Sebuah ‘Kue’ Lezat yang Masih di Dalam Kaca
Ironisnya, hampir semua pihak sepakat bahwa ETF Kripto adalah sebuah keniscayaan. Manfaatnya terpampang jelas, sebuah kemudahan yang hingga kini masih menjadi angan-angan bagi investor di Indonesia:
- Investasi Tanpa Ribet: Ucapkan selamat tinggal pada kerumitan mengelola crypto wallet atau ketakutan kehilangan private key. Semua diperdagangkan lewat sekuritas terpercaya.
- Perlindungan yang Dijanjikan: Produk yang diawasi OJK dan diperdagangkan di Bursa Efek Indonesia (BEI) jelas menawarkan rasa aman. Namun, keamanan ini terasa semu jika produknya sendiri tak kunjung hadir.
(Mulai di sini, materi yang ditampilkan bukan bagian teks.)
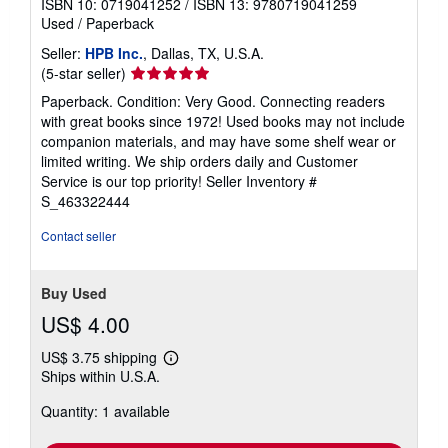
ISBN 10: 0719041252
/
ISBN 13: 9780719041259
Used
/
Paperback
Seller:
HPB Inc.
, Dallas, TX, U.S.A.
Seller
(5-star seller)
rating
Paperback. Condition: Very Good. Connecting readers
5
with great books since 1972! Used books may not include
out
companion materials, and may have some shelf wear or
of
limited writing. We ship orders daily and Customer
5
Service is our top priority!
Seller Inventory #
stars
S_463322444
Contact seller
Buy Used
US$ 4.00
US$ 3.75 shipping
Learn
Ships within U.S.A.
more
about
Quantity: 1 available
shipping
rates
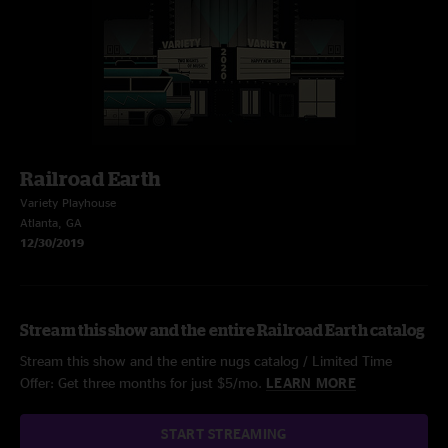
Railroad Earth
Variety Playhouse
Atlanta, GA
12/30/2019
Stream this show and the entire Railroad Earth catalog
Stream this show and the entire nugs catalog / Limited Time
Offer: Get three months for just $5/mo.
LEARN MORE
START STREAMING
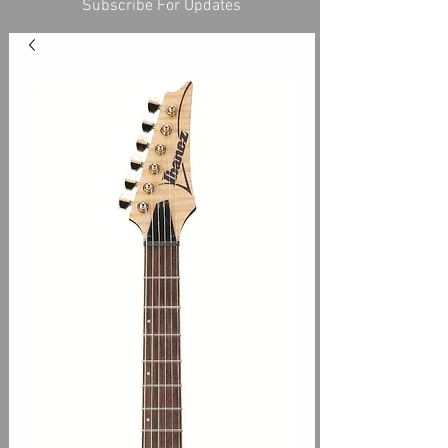
Subscribe For Updates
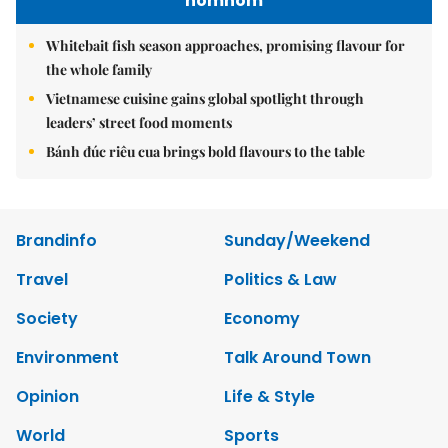
nomnom
Whitebait fish season approaches, promising flavour for
the whole family
Vietnamese cuisine gains global spotlight through
leaders’ street food moments
Bánh đúc riêu cua brings bold flavours to the table
Brandinfo
Sunday/Weekend
Travel
Politics & Law
Society
Economy
Environment
Talk Around Town
Opinion
Life & Style
World
Sports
- Diversifikasi Mudah: Peluang untuk memiliki portofolio aset kripto yang beragam dalam satu produk kini masih tertahan di balik pintu birokrasi yang tebal.
Manfaatnya jelas, pasarnya ada, dan potensinya triliunan rupiah. Namun, “kue” lezat ini seolah hanya dipajang di etalase kaca—menggoda, namun tak bisa disentuh.
Janji Inovasi di Tengah Realita Birokrasi
Di tengah penantian, OJK bukannya diam. Mereka memperkenalkan sebuah konsep bernama regulatory sandbox, sebuah ruang uji coba terbatas untuk inovasi produk keuangan.
“OJK membuka ruang untuk pengembangan produk sejenis dan saat ini sedang melakukan uji coba terhadap produk bernama ‘unit dana kripto’ dalam kerangka regulatory sandbox,” ungkap Hasan Fawzi.
Secara teori, ini adalah langkah maju. Namun, di lapangan, sandbox seringkali diartikan sebagai proses uji coba panjang tanpa jaminan kelulusan atau tanggal pasti. Di satu sisi ada janji inovasi, di sisi lain ada realita proses yang berjalan lambat. Bahkan dukungan dari tokoh sekelas Ketua MPR RI sekaligus Ketua Umum Ikatan Motor Indonesia (IMI), Bambang Soesatyo, yang vokal mendorong kemajuan aset digital, seolah belum cukup untuk mempercepat roda birokrasi.
Jadi, Sampai Kapan?
Pada akhirnya, narasi resmi akan selalu tentang kehati-hatian demi “melindungi investor”. Sebuah tujuan mulia, namun terasa kontradiktif ketika investor justru kehilangan potensi keuntungan dan momentum pasar global yang tidak menunggu siapa pun.
Di tengah derasnya arus inovasi keuangan dunia, pasar modal Indonesia masih menanti dalam ketidakpastian. Pertanyaannya kembali ke sentimen para netizen di awal: apakah kehati-hatian ini adalah sebuah bentuk kearifan, atau sekadar penundaan yang membuat Indonesia sekali lagi hanya menjadi penonton?